I draw attention to this not because it seems like a stitch-up
(although it is). It is because it skews what you call the "Brownian
motion". At worst we end up with the kind of prejudice that was
expressed by Professor Tim Hunt last year
(https://www.theguardian.com/uk-news/2015/jun/10/nobel-scientist-tim-hunt-female-scientists-cause-trouble-for-men-in-labs).
More fundamentally, the doubts and uncertainties of the many are very
important, and in this system, they are not only not heard, but in the
increasingly rarefied and and specialised exchanges in the "Brownian
motion chamber", as the elite scholars endlessly discuss ontological
arguments for the existence of information (!), everyone else is
effectively locked-out.

The economic crisis and the economists is a good example of this kind
of pathology. It was pretty obvious that the economic system was
heading for trouble quite some time before 2008; it was also obvious
to a few economists on the fringes (who became very unpopular) that
economics was in a mess many years before, concocted out of spurious
mathematical models and a published discourse which would admit little
else. As Tony Lawson says here (this is worth watching:
https://www.youtube.com/watch?v=b_vMLHis5cE), after the crisis it's
easier to claim that economics is in a mess. But doing something about
it is a different matter.

As a side note about Brownian motion: Tony Lawson is based in
Cambridge as has, over the last 20 years, held a bi-weekly seminar
series open to all called the Cambridge Realist Workshop. Some of the
brightest minds in the University attend these. They all have deep
discussions about economics, ontology, society... basically, about
"everyone else". But "everyone else" isn't in the room.
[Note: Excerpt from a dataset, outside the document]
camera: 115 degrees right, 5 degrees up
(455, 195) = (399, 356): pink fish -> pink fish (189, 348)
This is the problem. Were "everyone else" to be there, for it to be
truly open, honest and democratic.... I think we would have a better
science of society, information, education, etc... A small step to
achieving this is to communicate our doubts in different, more open
and more creative ways.

Best wishes,

Mark

On 14 October 2016 at 13:25, Pedro C. Marijuan
<pcmarijuan.i...@aragon.es> wrote:
Dear Mark and FIS Colleagues,

Apart from the very interesting "elevated" comments, let me refer to more
mundane aspects of scientific communication.
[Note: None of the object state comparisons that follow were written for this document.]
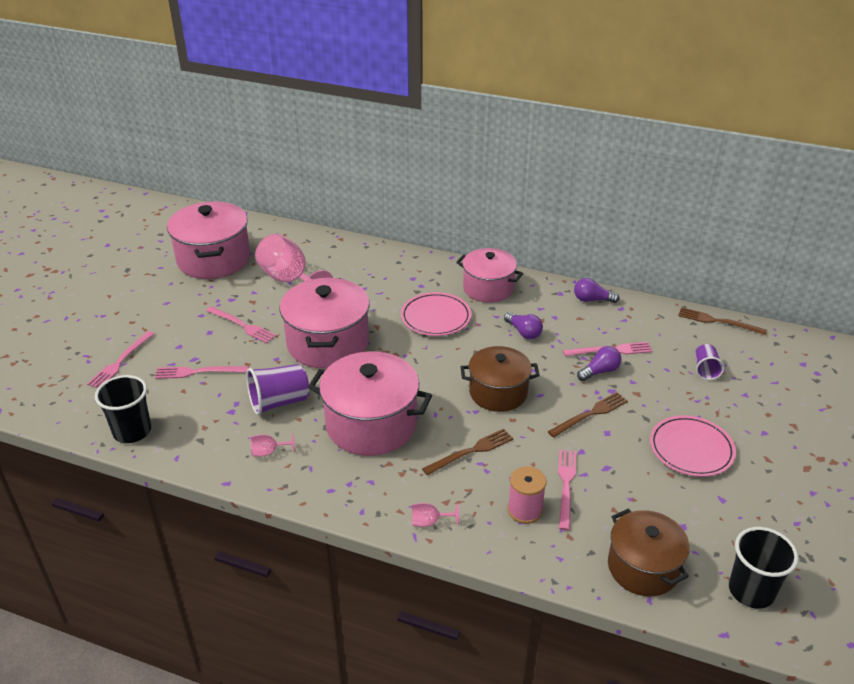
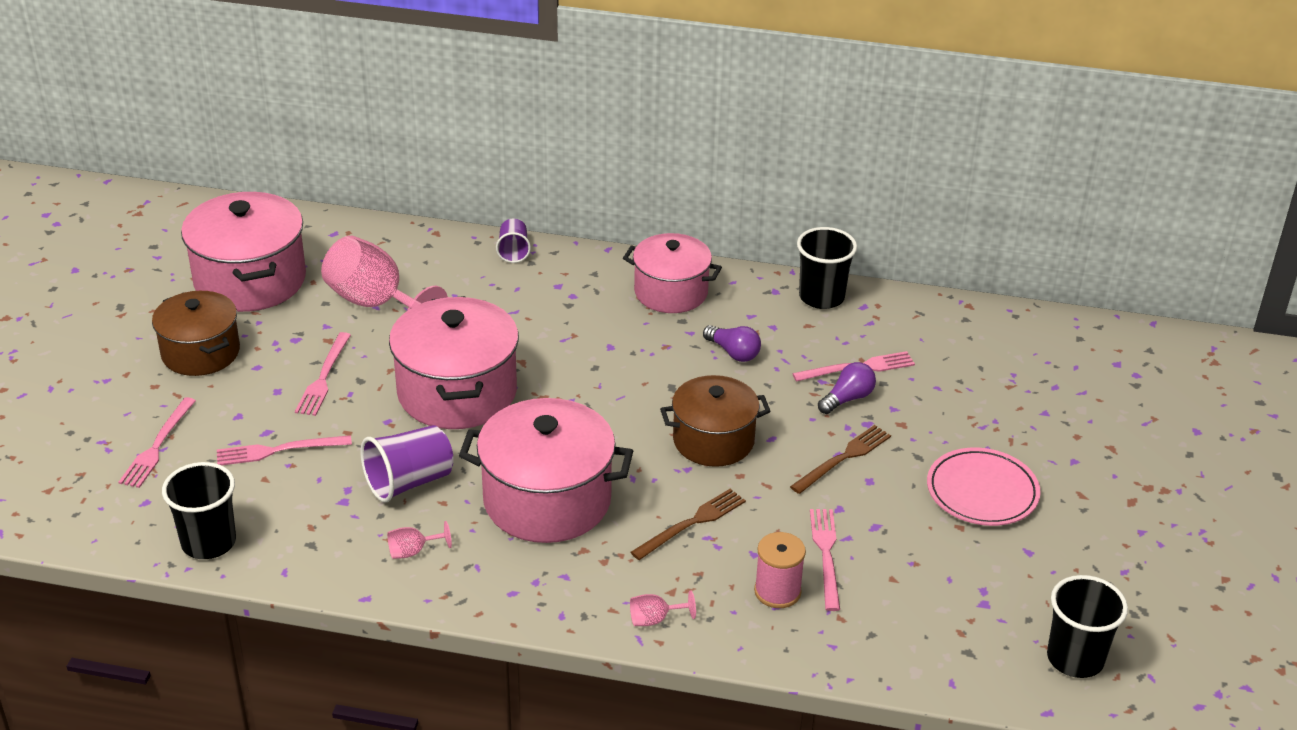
camera: 10 degrees left, 0 degrees up
(242, 325) = (323, 377): pink fork -> pink fork turned 75 degrees clockwise
(436, 317) = (604, 341): pink plate -> none
(592, 300) = (821, 297): purple light bulb -> black cup
(643, 567) = (939, 645): brown pot -> brown pot (200, 352)
(705, 370) = (989, 384): purple cup -> purple cup (513, 251)
(718, 321) = (999, 314): brown fork -> none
First, is really publishing the essential form of scientific communication?
Or is it complementary to other more basic form? My bet is that oral
exchange continues to be the central vehicle. It is the "Brownian Motion"
that keeps running and infuses vitality to the entire edifice of science.
The success of some new techs (eg, emails, discussion lists) is that they
share some curious characteristics with oral discussion groups.
"Publishing", is very old too (Plato, Aristotle, Alexandrian Library...),
and saves time and space constraints, and provides "textual" shared memories
as well, but without the face-to-face contact it does not mark efficiently
changes of thought. Learning Institutions carefully preserve the
infrastructure of lectures, seminars, conventions, conferences, congresses,
"casual" encounters... Otherwise the system languishes into bureaucracy and
stagnation.

Second, publications have had an important interference derived from
scientific massification (even before the current info era). Given that
publication records were taken the world around as indicators of scientific
productivity (linking thus salaries, reputations, careers, investments,
etc.) they took central stage and became functionally "independent" of
communicating the advancements of thought beyond spacetime constraints. The
budged of research and innovation has escalated in most countries to more
than 2% of GDP. Management of these colossal figures does not get very close
to the scientific ethos of "sharing of knowledge", conversely it carefully
controls the indicators and procedures for their own sake.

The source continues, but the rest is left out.